RECORDED INFORMATION:
┄┄┄┄┄┄┄┄┄┄┄┄┄┄┄┄┄┄┄┄

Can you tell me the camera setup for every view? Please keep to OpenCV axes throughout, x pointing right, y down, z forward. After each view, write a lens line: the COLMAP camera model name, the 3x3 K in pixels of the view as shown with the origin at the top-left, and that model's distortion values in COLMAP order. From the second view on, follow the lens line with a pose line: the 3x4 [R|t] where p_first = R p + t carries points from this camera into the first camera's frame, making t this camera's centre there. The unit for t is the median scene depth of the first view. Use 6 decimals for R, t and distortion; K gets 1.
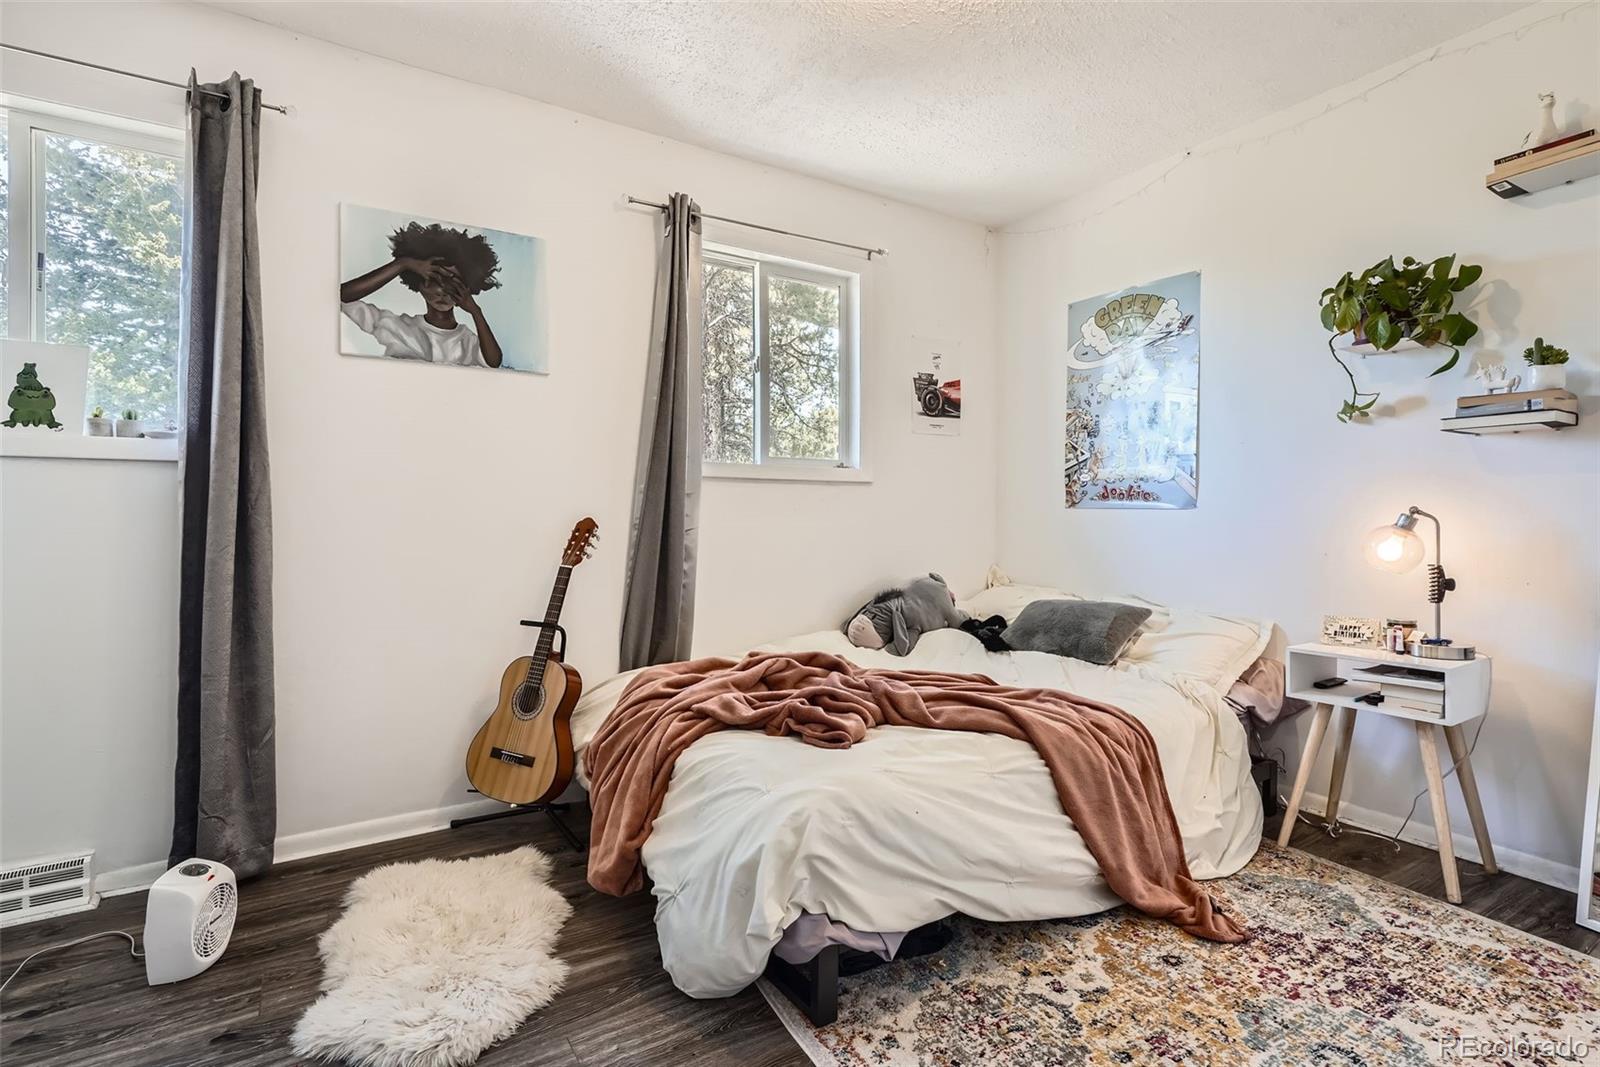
lens RADIAL K [[769.9, 0, 803.9], [0, 769.9, 522.9], [0, 0, 1]] dist [-0.001056, 0.000930]
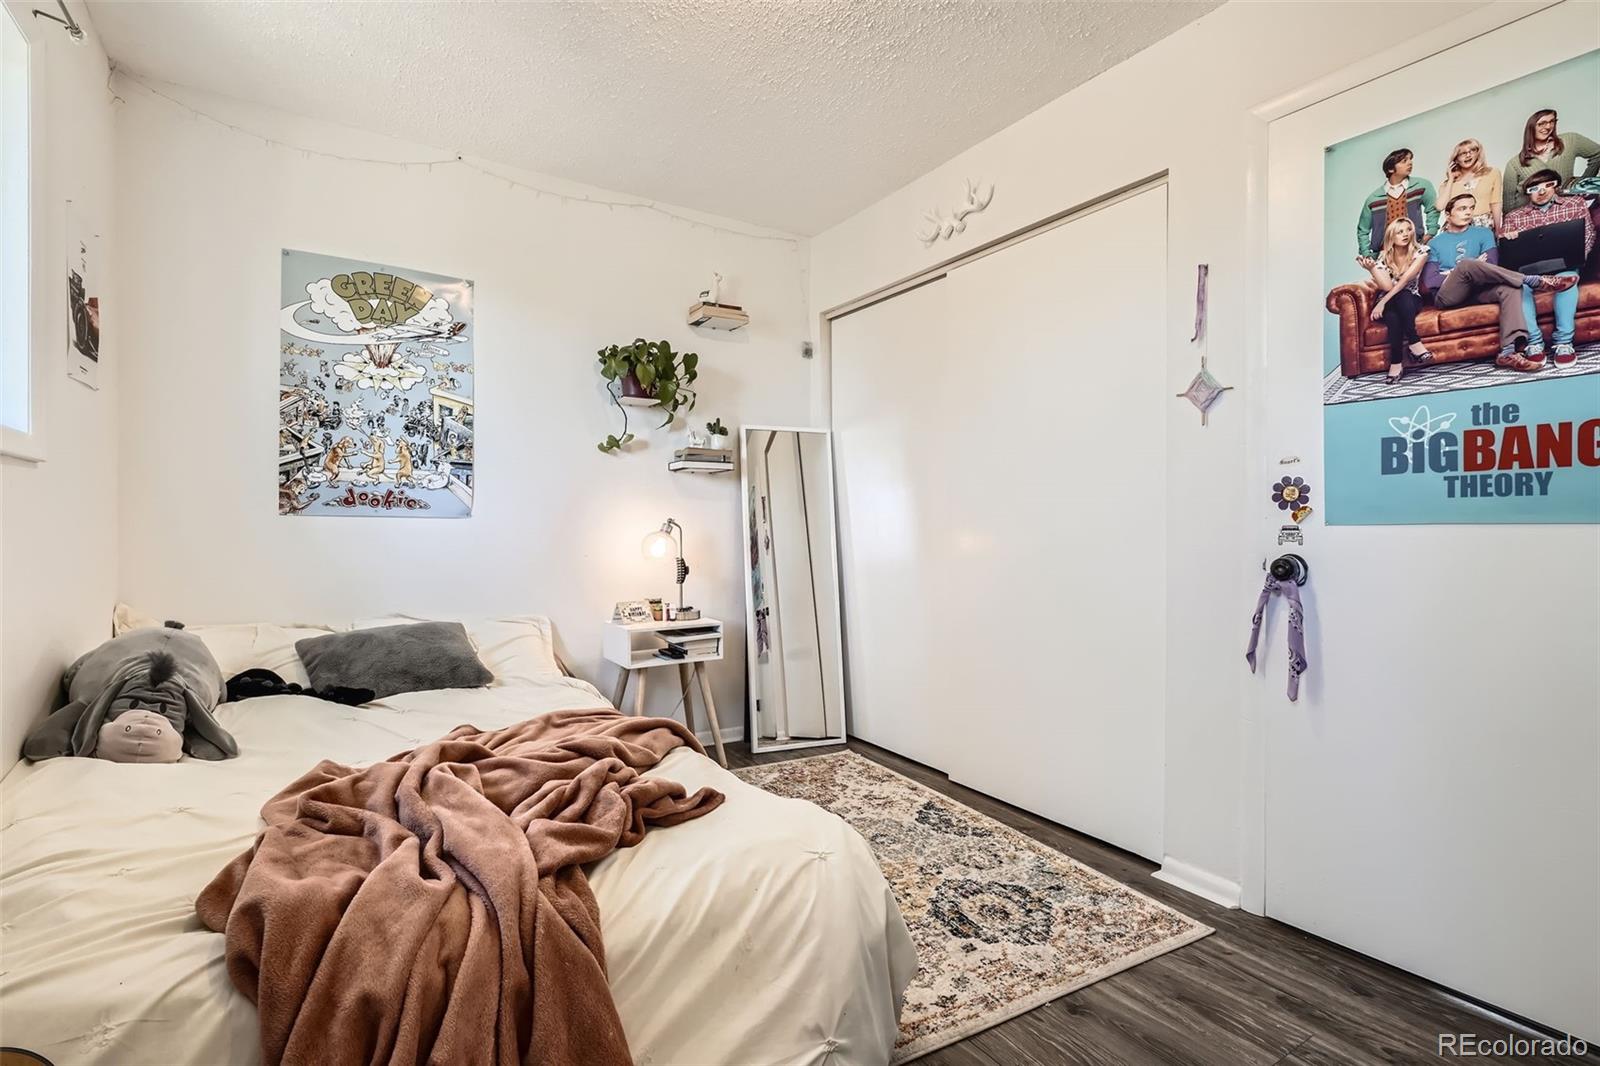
lens RADIAL K [[769.9, 0, 803.1], [0, 769.9, 532.0], [0, 0, 1]] dist [-0.001056, 0.000930]
pose [[-0.003741, -0.011155, 0.999931, -0.680681], [0.009198, 0.999895, 0.011189, -0.010036], [-0.999951, 0.009239, -0.003638, 0.781624]]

┄┄┄┄┄┄┄┄┄┄┄┄┄┄┄┄┄┄┄┄

DIRECTIONS: Switch "lens line" to "intrinsics line" throughout the listing and give its lines again with nothing else changed. Leave the pictures out.

OUTPUT OF THE EXERCISE:
Can you tell me the camera setup for every view? Please keep to OpenCV axes throughout, x pointing right, y down, z forward. After each view, write a intrinsics line: the COLMAP camera model name, the 3x3 K in pixels of the view as shown with the origin at the top-left, and that model's distortion values in COLMAP order. From the second view on, follow the intrinsics line with a pose line: the 3x4 [R|t] where p_first = R p + t carries points from this camera into the first camera's frame, making t this camera's centre there. The unit for t is the median scene depth of the first view. Use 6 decimals for R, t and distortion; K gets 1.
lens RADIAL K [[769.9, 0, 803.9], [0, 769.9, 522.9], [0, 0, 1]] dist [-0.001056, 0.000930]
lens RADIAL K [[769.9, 0, 803.1], [0, 769.9, 532.0], [0, 0, 1]] dist [-0.001056, 0.000930]
pose [[-0.003741, -0.011155, 0.999931, -0.680681], [0.009198, 0.999895, 0.011189, -0.010036], [-0.999951, 0.009239, -0.003638, 0.781624]]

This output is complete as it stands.